======== SOURCE INFORMATION
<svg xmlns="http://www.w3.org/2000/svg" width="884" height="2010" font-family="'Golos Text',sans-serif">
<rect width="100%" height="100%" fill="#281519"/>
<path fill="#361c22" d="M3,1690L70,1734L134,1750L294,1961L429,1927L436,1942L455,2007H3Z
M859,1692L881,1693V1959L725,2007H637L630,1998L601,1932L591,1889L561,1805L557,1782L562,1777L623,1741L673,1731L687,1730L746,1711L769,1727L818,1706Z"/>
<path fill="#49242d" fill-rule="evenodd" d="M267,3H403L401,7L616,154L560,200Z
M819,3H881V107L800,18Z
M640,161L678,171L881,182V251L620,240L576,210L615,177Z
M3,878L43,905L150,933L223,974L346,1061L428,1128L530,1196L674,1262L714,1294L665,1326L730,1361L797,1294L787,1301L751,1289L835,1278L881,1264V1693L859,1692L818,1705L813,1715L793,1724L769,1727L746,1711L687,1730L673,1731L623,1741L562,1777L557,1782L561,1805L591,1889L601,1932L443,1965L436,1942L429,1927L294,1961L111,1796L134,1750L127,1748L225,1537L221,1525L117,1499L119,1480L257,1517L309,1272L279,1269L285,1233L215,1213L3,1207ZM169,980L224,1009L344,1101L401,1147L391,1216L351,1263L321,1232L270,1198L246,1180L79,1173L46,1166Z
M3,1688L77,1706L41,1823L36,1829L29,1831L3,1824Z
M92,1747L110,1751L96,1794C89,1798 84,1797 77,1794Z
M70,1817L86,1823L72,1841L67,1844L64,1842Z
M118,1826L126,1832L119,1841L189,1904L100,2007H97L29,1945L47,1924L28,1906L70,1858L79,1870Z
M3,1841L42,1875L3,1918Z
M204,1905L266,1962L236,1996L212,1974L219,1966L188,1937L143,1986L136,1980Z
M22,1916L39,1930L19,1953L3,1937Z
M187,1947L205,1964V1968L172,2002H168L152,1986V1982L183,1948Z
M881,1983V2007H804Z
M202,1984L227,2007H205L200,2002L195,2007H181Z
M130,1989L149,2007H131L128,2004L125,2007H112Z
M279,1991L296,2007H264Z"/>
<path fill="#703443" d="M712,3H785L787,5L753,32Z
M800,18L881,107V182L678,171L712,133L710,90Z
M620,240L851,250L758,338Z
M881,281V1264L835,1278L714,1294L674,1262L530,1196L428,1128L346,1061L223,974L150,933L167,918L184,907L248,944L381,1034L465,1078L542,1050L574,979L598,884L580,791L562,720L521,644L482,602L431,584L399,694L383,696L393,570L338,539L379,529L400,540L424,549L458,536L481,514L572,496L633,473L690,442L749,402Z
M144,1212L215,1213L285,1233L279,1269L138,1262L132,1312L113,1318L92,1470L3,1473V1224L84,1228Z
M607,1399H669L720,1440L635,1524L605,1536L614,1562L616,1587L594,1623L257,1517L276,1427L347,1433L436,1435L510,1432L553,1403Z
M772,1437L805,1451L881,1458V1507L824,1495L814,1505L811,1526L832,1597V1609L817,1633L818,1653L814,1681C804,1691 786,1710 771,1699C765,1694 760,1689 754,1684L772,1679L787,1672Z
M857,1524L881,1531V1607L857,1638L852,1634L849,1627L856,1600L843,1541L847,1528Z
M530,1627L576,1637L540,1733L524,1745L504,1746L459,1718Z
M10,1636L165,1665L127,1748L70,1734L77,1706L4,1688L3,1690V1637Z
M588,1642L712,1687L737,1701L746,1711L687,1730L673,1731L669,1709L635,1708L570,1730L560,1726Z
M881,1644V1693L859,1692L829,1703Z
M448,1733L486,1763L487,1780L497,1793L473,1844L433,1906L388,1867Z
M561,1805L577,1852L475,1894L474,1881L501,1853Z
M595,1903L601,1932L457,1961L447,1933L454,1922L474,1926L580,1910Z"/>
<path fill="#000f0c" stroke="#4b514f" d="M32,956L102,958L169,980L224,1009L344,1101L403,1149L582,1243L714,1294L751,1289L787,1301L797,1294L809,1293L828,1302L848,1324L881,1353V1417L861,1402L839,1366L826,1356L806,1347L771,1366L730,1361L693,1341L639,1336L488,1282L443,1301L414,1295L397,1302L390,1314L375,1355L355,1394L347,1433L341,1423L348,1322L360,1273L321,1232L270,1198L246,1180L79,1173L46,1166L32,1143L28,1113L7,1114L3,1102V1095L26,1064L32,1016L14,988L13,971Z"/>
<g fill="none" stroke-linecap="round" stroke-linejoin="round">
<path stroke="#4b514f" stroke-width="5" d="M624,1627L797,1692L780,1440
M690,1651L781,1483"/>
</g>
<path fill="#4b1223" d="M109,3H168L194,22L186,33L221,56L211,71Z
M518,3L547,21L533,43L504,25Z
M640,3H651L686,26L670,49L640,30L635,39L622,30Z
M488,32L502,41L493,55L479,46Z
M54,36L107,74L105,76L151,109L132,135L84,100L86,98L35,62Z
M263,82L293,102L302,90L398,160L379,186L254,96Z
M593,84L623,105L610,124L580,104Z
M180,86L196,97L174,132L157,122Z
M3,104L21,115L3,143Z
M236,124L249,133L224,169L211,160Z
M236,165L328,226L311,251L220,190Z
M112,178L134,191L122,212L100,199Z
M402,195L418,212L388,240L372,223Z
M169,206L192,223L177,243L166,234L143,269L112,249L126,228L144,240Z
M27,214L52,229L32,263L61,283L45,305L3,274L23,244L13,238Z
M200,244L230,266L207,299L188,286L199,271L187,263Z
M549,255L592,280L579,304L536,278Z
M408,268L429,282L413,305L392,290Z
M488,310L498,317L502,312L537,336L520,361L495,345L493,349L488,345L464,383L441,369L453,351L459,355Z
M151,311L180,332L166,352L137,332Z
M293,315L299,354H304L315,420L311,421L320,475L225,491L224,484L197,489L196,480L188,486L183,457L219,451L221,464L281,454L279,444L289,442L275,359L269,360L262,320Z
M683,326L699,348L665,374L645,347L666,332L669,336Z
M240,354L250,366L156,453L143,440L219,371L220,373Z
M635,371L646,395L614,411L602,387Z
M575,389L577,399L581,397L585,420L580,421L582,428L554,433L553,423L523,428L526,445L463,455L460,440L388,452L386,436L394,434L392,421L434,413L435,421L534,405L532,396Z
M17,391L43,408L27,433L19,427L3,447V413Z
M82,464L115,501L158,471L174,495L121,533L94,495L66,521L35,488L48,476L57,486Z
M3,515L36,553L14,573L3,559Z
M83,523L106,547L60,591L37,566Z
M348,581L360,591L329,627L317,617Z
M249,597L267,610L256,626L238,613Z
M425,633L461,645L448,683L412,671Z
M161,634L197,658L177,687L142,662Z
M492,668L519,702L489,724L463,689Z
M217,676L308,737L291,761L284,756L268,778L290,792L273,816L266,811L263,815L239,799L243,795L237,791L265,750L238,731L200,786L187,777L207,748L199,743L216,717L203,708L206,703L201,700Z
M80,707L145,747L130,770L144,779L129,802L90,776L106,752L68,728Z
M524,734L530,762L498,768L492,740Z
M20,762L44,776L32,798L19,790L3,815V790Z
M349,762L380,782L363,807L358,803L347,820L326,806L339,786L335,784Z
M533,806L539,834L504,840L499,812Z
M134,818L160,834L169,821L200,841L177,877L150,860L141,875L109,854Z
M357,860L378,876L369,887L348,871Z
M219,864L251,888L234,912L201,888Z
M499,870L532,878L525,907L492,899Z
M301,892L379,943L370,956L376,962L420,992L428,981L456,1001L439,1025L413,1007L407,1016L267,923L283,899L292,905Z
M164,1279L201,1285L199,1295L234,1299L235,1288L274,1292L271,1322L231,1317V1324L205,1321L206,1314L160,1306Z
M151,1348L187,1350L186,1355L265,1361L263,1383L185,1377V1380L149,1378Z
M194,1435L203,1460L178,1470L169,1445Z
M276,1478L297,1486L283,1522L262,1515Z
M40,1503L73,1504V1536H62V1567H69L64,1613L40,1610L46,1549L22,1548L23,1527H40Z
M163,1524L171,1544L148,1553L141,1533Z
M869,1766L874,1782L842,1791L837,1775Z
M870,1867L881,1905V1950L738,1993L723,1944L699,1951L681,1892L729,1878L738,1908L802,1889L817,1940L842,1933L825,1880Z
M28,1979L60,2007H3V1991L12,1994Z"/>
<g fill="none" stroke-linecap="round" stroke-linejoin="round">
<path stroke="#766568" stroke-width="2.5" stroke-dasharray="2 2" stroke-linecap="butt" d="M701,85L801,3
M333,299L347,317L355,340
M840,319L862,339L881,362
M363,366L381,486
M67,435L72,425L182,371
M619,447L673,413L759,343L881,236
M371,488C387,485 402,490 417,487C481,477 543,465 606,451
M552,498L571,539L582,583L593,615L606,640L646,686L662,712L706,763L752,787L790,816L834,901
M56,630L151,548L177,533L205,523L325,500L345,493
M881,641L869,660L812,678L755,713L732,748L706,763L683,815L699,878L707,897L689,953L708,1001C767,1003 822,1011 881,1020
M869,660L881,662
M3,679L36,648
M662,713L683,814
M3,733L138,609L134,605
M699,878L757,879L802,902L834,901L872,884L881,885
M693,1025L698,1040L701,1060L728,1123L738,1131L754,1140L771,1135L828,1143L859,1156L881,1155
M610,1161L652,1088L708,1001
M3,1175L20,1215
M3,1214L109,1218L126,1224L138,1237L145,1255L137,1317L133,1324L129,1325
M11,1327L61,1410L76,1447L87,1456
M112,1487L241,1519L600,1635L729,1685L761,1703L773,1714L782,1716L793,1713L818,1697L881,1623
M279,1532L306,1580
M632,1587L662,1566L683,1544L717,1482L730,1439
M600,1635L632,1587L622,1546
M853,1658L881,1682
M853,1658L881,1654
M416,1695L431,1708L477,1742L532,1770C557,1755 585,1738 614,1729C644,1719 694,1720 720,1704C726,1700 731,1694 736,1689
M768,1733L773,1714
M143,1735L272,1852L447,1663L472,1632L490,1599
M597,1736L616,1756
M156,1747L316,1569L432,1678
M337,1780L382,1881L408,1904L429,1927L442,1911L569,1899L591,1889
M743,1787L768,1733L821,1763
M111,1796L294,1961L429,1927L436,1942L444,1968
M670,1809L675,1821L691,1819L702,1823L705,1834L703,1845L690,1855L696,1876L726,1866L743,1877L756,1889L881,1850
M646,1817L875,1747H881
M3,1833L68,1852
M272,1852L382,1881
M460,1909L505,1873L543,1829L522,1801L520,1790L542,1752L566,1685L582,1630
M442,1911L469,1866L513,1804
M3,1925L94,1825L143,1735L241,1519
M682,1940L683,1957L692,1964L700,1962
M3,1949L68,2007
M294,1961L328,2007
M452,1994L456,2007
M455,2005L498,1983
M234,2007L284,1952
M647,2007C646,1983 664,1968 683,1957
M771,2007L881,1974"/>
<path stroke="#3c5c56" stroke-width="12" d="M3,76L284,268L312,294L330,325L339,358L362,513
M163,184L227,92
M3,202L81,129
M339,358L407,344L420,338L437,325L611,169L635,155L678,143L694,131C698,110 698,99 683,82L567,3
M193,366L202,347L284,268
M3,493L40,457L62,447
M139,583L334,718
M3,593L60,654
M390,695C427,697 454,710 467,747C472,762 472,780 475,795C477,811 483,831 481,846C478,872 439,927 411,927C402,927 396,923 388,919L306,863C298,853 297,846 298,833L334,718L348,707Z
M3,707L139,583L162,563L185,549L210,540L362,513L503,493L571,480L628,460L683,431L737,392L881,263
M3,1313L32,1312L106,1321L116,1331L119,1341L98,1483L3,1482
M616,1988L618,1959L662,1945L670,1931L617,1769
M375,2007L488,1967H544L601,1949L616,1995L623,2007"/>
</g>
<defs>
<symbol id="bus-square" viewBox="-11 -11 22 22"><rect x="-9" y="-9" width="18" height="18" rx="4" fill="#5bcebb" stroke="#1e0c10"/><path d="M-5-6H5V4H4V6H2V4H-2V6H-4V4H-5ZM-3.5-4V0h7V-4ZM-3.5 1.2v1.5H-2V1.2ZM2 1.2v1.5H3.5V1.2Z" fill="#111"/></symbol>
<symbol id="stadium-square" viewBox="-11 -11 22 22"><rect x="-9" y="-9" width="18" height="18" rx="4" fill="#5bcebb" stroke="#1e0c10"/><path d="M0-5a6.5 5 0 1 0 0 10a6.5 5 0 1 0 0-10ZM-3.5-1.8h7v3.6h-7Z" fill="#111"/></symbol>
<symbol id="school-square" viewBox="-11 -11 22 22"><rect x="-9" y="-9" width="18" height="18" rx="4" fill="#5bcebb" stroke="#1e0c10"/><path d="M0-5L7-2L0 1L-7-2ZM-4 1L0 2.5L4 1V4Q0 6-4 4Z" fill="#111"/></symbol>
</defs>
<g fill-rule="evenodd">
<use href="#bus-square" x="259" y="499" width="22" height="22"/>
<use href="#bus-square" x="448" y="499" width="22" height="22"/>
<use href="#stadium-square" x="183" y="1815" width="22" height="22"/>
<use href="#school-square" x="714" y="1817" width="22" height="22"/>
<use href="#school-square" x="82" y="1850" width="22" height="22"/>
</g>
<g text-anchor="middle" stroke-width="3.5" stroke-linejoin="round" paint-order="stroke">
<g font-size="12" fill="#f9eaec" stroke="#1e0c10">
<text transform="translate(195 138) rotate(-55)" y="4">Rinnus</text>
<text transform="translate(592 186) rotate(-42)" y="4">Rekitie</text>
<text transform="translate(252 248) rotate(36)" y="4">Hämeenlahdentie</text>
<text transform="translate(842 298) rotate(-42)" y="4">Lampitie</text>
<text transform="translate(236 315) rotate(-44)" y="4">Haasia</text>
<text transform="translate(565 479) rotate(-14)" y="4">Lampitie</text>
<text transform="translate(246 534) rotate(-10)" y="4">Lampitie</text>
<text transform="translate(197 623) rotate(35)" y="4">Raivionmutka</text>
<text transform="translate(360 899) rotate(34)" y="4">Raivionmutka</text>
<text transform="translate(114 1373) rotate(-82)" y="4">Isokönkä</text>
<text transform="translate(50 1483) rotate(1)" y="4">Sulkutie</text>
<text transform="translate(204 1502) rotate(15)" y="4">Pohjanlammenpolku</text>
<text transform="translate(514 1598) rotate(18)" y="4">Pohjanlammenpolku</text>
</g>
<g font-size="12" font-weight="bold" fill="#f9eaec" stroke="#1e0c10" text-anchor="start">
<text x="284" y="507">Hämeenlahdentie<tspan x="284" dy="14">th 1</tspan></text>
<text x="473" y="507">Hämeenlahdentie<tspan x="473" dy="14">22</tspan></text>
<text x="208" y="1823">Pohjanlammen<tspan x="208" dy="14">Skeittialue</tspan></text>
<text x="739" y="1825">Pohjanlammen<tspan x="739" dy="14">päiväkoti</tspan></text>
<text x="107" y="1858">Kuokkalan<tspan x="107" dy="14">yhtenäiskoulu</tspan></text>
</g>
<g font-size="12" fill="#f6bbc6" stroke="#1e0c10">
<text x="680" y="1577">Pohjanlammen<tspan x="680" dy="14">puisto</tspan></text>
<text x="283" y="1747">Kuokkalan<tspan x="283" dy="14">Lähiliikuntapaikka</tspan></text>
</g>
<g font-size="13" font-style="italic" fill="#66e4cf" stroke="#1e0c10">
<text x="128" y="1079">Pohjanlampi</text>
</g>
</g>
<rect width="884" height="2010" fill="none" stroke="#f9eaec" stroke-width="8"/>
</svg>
================
======== SOURCE INFORMATION
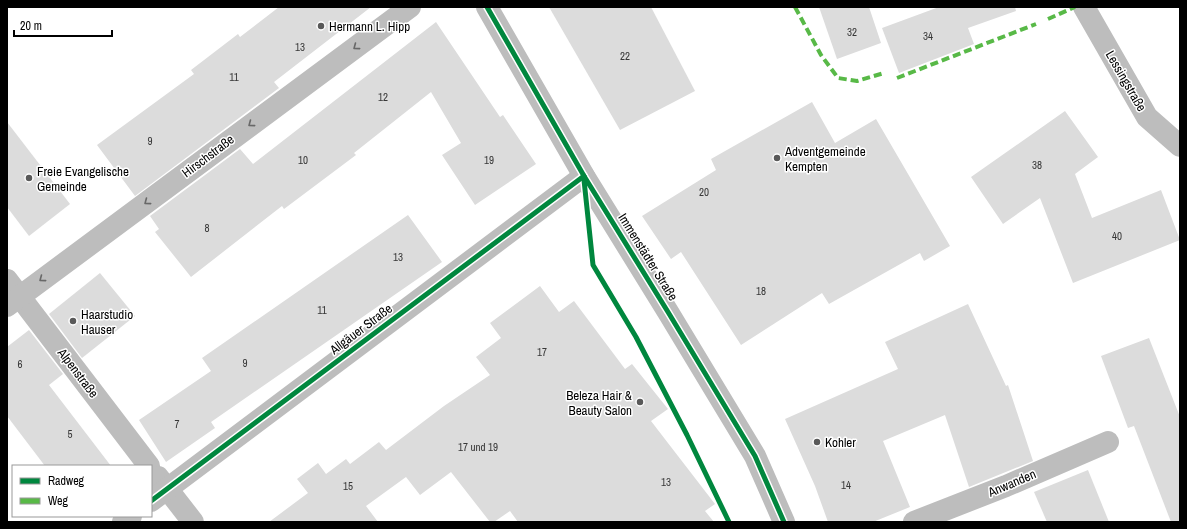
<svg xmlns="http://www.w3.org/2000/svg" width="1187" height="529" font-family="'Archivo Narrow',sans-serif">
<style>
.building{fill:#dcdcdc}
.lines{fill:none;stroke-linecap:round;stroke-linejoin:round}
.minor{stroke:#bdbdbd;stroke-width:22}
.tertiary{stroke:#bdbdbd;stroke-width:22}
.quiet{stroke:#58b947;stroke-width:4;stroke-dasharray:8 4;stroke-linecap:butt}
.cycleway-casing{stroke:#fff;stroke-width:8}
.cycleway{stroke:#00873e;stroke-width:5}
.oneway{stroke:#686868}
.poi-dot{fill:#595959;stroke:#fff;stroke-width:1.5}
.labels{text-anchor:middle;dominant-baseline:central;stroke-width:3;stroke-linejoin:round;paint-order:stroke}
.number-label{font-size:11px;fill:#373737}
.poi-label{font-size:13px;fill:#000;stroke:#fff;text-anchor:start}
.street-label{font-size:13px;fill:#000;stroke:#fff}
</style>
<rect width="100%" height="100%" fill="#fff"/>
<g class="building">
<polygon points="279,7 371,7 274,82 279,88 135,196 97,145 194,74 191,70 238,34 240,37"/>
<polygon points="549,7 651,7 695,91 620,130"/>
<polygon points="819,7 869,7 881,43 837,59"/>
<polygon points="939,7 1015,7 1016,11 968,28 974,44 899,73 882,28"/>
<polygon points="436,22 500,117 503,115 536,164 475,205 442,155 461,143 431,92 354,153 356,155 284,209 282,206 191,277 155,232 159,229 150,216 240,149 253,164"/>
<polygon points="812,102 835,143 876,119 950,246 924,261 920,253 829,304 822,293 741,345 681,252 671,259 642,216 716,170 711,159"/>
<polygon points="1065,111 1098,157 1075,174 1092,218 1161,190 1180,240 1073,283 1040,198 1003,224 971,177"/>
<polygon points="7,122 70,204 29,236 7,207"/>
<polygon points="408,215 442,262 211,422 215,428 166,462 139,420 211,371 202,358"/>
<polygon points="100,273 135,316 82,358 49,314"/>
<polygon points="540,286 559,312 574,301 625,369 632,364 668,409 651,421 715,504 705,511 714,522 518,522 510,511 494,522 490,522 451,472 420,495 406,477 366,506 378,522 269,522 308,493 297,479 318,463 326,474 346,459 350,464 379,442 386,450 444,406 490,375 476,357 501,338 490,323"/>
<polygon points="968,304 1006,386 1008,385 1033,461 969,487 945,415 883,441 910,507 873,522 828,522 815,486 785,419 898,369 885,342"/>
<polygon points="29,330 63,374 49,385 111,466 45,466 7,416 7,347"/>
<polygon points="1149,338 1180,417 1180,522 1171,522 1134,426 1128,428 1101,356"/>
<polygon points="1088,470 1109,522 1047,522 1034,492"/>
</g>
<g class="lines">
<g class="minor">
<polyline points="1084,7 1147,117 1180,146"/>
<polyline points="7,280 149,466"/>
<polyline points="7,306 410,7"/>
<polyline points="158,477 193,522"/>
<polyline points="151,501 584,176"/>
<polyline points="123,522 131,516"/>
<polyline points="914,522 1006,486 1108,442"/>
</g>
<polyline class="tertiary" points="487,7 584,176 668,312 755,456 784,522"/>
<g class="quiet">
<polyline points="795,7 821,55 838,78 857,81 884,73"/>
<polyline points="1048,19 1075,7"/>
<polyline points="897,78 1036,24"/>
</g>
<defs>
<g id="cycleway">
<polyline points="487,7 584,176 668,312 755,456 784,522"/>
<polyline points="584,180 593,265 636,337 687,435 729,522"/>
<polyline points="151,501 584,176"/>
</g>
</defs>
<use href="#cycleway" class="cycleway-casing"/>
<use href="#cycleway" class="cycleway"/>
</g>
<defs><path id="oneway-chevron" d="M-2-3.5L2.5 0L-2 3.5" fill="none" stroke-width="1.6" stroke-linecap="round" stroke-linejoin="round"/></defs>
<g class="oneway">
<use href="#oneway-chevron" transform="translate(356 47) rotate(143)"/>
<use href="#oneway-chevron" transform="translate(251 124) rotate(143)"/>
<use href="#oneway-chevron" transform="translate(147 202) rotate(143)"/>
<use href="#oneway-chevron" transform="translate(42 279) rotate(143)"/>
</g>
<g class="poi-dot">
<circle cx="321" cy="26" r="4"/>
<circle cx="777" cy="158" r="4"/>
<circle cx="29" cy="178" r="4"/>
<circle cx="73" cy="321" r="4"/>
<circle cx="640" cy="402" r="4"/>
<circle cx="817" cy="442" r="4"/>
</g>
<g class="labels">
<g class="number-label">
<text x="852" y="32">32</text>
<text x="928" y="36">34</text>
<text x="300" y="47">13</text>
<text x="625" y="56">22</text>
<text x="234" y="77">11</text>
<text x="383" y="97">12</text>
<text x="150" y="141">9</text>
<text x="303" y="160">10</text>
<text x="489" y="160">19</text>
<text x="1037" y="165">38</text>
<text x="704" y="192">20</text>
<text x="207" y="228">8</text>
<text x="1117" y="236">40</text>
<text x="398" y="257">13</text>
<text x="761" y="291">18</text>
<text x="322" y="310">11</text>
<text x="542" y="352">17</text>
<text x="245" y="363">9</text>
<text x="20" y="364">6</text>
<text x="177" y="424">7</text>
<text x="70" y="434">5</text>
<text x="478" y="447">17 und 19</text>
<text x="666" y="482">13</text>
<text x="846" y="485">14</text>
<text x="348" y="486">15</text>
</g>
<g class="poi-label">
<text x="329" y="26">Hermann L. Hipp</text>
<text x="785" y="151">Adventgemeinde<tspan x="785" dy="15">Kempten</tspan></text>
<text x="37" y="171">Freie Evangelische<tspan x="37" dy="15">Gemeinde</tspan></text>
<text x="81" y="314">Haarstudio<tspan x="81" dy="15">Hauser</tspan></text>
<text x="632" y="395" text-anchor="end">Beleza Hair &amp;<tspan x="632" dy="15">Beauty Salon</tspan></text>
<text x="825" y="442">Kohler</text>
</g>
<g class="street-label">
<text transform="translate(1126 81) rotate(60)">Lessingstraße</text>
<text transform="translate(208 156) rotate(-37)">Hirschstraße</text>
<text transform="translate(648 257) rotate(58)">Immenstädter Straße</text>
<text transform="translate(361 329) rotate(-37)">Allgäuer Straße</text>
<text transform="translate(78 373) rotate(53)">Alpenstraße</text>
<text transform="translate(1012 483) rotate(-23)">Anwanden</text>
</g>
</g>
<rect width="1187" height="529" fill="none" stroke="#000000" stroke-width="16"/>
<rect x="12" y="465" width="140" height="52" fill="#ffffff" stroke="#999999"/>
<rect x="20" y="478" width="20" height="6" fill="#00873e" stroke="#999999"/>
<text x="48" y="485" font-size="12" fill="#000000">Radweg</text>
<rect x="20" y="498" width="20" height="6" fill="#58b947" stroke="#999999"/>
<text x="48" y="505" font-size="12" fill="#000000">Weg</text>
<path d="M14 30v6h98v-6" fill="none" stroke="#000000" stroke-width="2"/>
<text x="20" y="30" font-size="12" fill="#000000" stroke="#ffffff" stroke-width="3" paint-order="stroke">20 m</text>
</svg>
================
■ AIM OF THE EXERCISE ■
Once you find the string "labels" in a line of the records, copy that line.

■ OUTPUT FOR THIS TASK ■
.labels{text-anchor:middle;dominant-baseline:central;stroke-width:3;stroke-linejoin:round;paint-order:stroke}
<g class="labels">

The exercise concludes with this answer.